*BRIEF*:
In the records below, the lines from the one containing "right hip: (358, 657, 0)" through the last are to be reproduced exactly and alone.

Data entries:
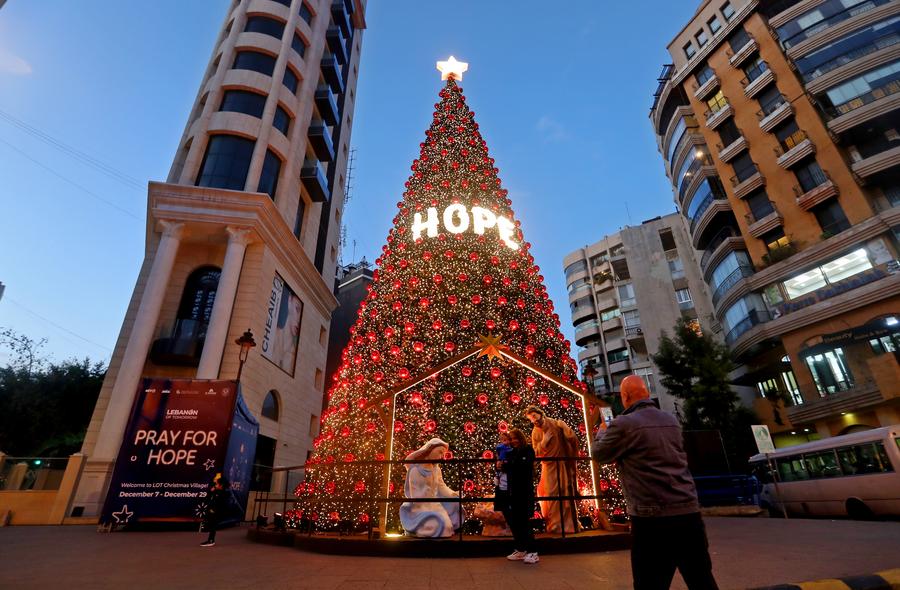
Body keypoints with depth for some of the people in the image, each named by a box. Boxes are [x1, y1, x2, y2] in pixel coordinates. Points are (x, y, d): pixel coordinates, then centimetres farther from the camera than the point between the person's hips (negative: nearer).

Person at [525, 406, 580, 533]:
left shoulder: (557, 424, -9)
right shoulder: (535, 433, 1)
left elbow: (573, 439, -14)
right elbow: (537, 453, -2)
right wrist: (544, 441, -15)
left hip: (564, 465, -2)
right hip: (549, 467, 2)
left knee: (566, 494, 3)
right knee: (551, 495, 1)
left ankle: (569, 525, 12)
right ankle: (554, 526, 11)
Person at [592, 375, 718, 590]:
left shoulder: (624, 424, -11)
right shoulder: (672, 420, 9)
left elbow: (599, 454, 2)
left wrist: (602, 431, 23)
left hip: (653, 517, -6)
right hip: (689, 511, 6)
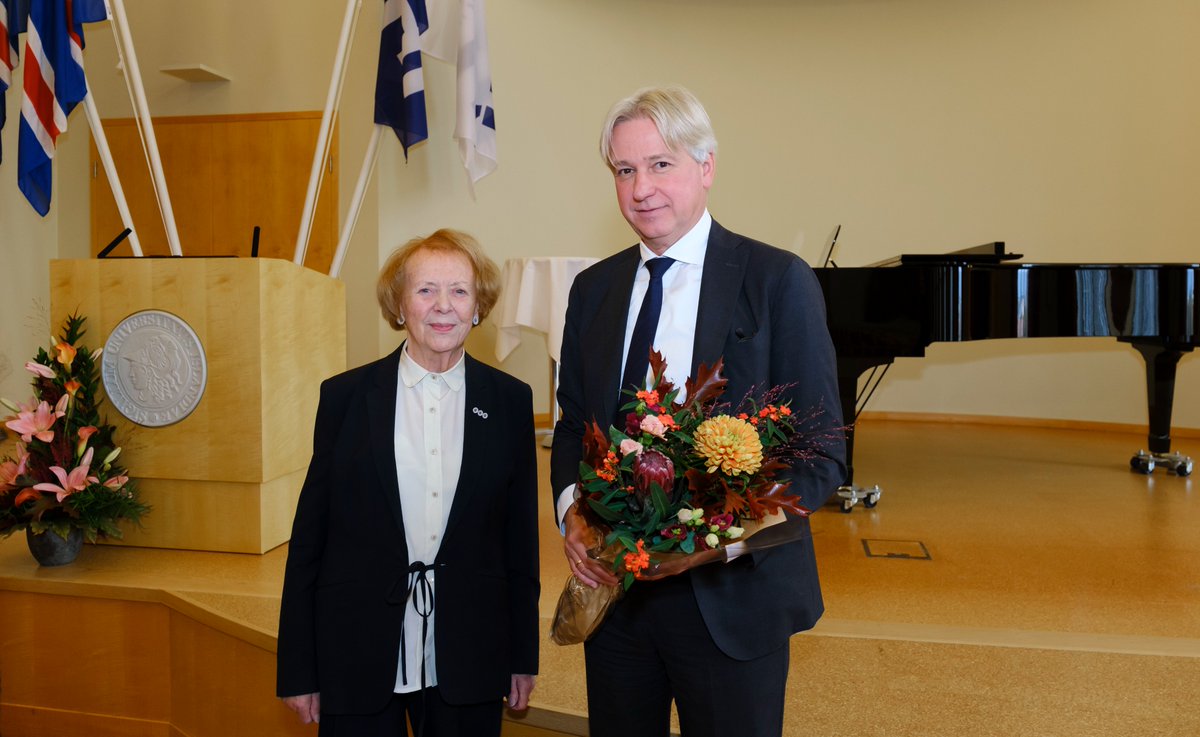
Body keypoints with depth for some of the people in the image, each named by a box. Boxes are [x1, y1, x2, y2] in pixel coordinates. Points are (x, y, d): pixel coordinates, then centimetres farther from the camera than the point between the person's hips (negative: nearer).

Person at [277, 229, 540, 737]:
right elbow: (310, 535, 0)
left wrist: (523, 657, 6)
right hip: (358, 657, 0)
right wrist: (298, 670, 0)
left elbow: (521, 536, 5)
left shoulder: (510, 401, 0)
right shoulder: (345, 396, -2)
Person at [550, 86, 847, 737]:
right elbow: (572, 424, 11)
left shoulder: (779, 281, -8)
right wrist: (573, 512, -8)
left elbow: (822, 454, -9)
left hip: (732, 592, -3)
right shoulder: (593, 289, 6)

*ANSWER FOR THE TASK*:
right hip: (358, 657, 0)
right wrist: (298, 670, 0)
left elbow: (521, 536, 5)
left shoulder: (510, 401, 0)
right shoulder: (345, 396, -2)
Person at [550, 86, 847, 737]:
right elbow: (572, 424, 11)
left shoulder: (779, 281, -8)
right wrist: (573, 512, -8)
left elbow: (822, 454, -9)
left hip: (732, 592, -3)
right shoulder: (593, 289, 6)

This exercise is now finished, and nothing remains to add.